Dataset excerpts

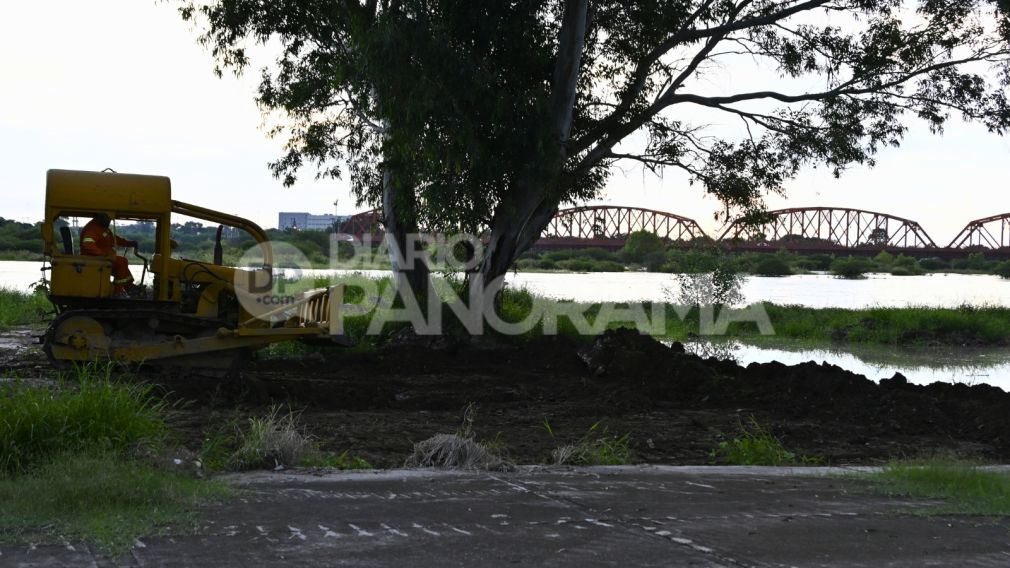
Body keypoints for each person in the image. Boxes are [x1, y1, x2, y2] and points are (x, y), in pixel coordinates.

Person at [80, 214, 138, 297]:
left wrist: (128, 243)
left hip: (103, 259)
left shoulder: (102, 227)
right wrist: (104, 255)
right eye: (108, 218)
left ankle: (130, 287)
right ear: (101, 216)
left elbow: (113, 239)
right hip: (94, 260)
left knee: (122, 263)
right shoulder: (93, 228)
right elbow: (88, 244)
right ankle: (118, 292)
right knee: (122, 262)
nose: (109, 221)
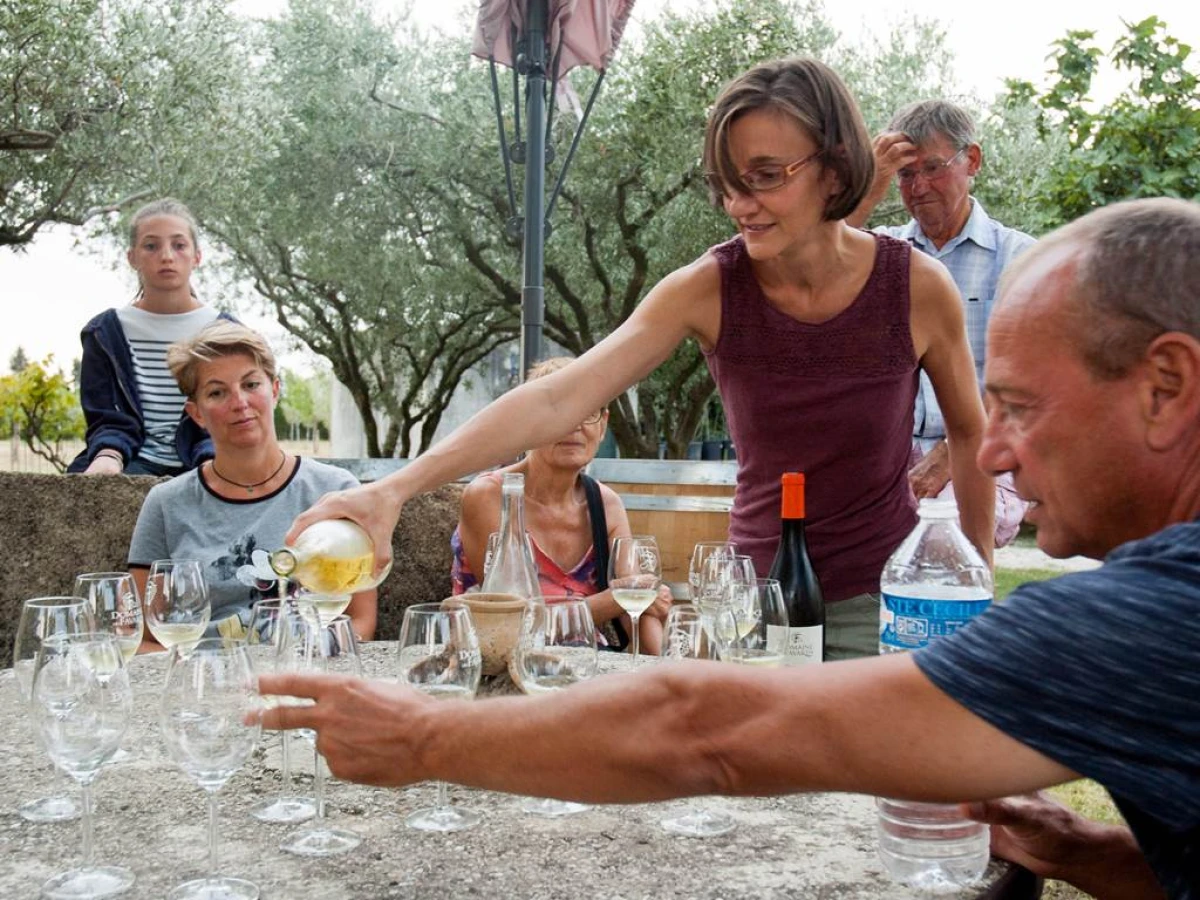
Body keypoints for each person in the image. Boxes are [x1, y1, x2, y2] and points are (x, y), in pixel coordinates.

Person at [259, 197, 1200, 900]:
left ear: (1166, 386)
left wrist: (418, 734)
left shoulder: (1151, 620)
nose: (990, 451)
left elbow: (707, 734)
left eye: (1023, 409)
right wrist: (1103, 857)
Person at [289, 57, 994, 660]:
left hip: (883, 603)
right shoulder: (708, 288)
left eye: (766, 175)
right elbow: (557, 399)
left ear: (836, 166)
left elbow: (970, 431)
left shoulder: (916, 288)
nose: (739, 204)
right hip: (745, 603)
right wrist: (390, 490)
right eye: (726, 183)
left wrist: (977, 582)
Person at [847, 100, 1036, 547]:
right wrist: (867, 189)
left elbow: (1030, 380)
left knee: (942, 545)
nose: (919, 186)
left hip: (985, 450)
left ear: (971, 161)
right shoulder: (879, 254)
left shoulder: (1021, 259)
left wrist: (951, 454)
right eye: (905, 175)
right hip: (888, 458)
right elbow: (808, 262)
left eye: (933, 167)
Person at [127, 321, 377, 647]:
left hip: (306, 677)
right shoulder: (165, 503)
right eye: (217, 392)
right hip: (207, 683)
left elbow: (360, 621)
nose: (239, 402)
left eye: (251, 384)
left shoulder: (336, 490)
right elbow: (146, 637)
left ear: (274, 390)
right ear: (197, 413)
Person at [452, 357, 671, 654]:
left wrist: (668, 671)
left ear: (603, 424)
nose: (576, 424)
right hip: (498, 670)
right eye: (560, 410)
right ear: (526, 422)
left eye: (588, 411)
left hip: (585, 667)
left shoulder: (607, 505)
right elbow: (513, 622)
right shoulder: (489, 496)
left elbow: (640, 601)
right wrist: (618, 598)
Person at [68, 198, 235, 476]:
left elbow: (232, 411)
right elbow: (105, 417)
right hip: (128, 460)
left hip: (205, 460)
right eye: (151, 246)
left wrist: (215, 464)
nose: (167, 256)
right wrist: (108, 456)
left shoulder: (225, 331)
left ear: (197, 256)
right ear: (132, 257)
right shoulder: (104, 333)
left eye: (179, 245)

Aim of the exercise: In how many lines of the data does the string "wrist" occur? Answer with the number and nothing else.

Answer below: 12